Penampilan Anggota Katasapa Purbalingga
Nalarnews.com — Dalam rangka memperingati Bulan Bahasa dan
Sastra, Komunitas Teater Sastra Perwira (Katasapa) Purbalingga menggelar
kegiatan bertajuk Panggung Sastra Bulan Bahasa di Rumah Budidoyo, Desa
Kalikajar, Kecamatan Kaligondang, Purbalingga, pada Sabtu malam (18/10/2025).
Meski hujan mengguyur sejak sore, semangat para pegiat dan pecinta sastra tak
surut untuk menghadiri acara yang dimulai pukul 20.00 WIB itu.
Ketua Katasapa, Agustav Triono, menjelaskan bahwa kegiatan
ini merupakan bentuk perayaan tahunan yang selaras dengan semangat Sumpah
Pemuda 28 Oktober 1928. “Salah satu ikrar Sumpah Pemuda adalah menjunjung
bahasa persatuan, Bahasa Indonesia. Oktober dirayakan sebagai Bulan Bahasa dan
Sastra untuk mengenang peran besar bahasa Indonesia sebagai pemersatu bangsa,”
ungkap Agustav.
Ia menambahkan, Katasapa Purbalingga berupaya terus menjaga
semangat kebahasaan dan kesusastraan dengan menghadirkan ruang ekspresi bagi
para seniman lokal.
Koordinator acara, Deka Aepama, menyebutkan bahwa Panggung
Sastra menampilkan beragam bentuk seni seperti pembacaan puisi, monolog, dramatik
reading, hingga diskusi tentang perkembangan sastra dan seni. “Rumah Budidoyo
bisa menjadi tempat alternatif baru bagi pegiat seni untuk mengekspresikan
sekaligus mengapresiasi karya-karya mereka,” tutur Deka.
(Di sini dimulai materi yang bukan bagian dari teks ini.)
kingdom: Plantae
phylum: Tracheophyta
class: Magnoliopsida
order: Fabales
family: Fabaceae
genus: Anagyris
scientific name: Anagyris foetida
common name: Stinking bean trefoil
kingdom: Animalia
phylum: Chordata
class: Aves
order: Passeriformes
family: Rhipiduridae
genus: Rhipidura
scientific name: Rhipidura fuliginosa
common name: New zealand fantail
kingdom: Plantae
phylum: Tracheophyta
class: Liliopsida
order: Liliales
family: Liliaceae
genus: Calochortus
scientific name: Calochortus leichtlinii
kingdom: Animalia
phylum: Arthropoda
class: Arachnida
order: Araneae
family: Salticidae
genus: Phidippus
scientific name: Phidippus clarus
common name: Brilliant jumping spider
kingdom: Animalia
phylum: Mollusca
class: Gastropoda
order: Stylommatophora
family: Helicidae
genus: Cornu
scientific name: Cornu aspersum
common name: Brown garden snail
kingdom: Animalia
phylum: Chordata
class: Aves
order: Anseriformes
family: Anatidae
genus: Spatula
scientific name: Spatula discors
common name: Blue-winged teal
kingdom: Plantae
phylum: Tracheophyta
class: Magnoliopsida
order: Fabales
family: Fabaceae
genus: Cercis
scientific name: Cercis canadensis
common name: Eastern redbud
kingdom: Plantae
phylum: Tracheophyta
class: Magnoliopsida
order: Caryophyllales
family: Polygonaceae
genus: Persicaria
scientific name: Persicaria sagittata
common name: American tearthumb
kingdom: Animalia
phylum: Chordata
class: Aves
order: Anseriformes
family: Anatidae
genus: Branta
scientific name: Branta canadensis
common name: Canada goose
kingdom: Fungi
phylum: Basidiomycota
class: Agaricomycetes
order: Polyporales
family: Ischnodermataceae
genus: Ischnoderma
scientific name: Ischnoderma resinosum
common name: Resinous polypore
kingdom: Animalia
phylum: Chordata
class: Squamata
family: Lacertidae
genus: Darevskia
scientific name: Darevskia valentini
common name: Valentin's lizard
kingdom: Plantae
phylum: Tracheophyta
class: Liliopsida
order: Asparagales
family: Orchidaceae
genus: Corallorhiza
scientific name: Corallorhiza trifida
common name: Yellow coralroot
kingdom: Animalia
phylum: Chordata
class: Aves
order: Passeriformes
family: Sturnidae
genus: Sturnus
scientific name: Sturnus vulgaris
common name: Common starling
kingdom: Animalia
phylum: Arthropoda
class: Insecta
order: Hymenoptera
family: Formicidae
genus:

Acara dibuka dengan sambutan Agustav Triono yang
dilanjutkan pembacaan puisinya berjudul Anak-anak Bernyanyi di Jalanan. Penampilan
berikutnya diisi oleh Deka Aepama dengan Sajak Sebatang Lisong karya WS Rendra,
dan sastrawan muda Ikrom Rifa’i yang membacakan karya puisinya sendiri.
Sementara itu, Ketua Dewan Kesenian Purbalingga, Trisnanto
Budidoyo, memukau penonton melalui monolog bertema demokrasi. Sejumlah pegiat
dan peminat sastra lainnya turut tampil membaca puisi dengan berbagai gaya dan
tema yang memikat.
Salah satu penampilan yang paling menyita perhatian malam
itu datang dari Putri Marila, pegiat teater muda Purbalingga, yang membawakan
monolog Balada Sumarah karya Tentrem Lestari. Monolog ini mengisahkan
perjuangan seorang perempuan bernama Sumarah yang menghadapi penindasan dan
ketidakadilan sejak era pasca-1965 hingga menjadi tenaga kerja wanita di luar
negeri. Melalui penampilannya, penonton diajak merenungi potret perempuan
Indonesia yang kerap terpinggirkan oleh sistem, kemiskinan, dan ketidakadilan
sosial.
Selain monolog, pegiat Katasapa juga mempersembahkan dramatik
reading — pembacaan naskah drama secara ekspresif dan penuh penghayatan — yang
memberikan warna baru dalam dunia seni pertunjukan Purbalingga. Meskipun belum
populer di daerah tersebut, bentuk pertunjukan ini mendapat sambutan hangat
dari penonton yang hadir.
Acara ditutup dengan sesi diskusi santai antara penampil
dan audiens. Dalam diskusi tersebut muncul harapan agar kegiatan sastra seperti
Panggung Sastra Bulan Bahasa dapat digelar lebih rutin dan menjangkau wilayah
yang lebih luas. Melalui kegiatan ini, Katasapa Purbalingga membuktikan bahwa
sastra masih memiliki ruang yang hangat dan hidup di tengah masyarakat.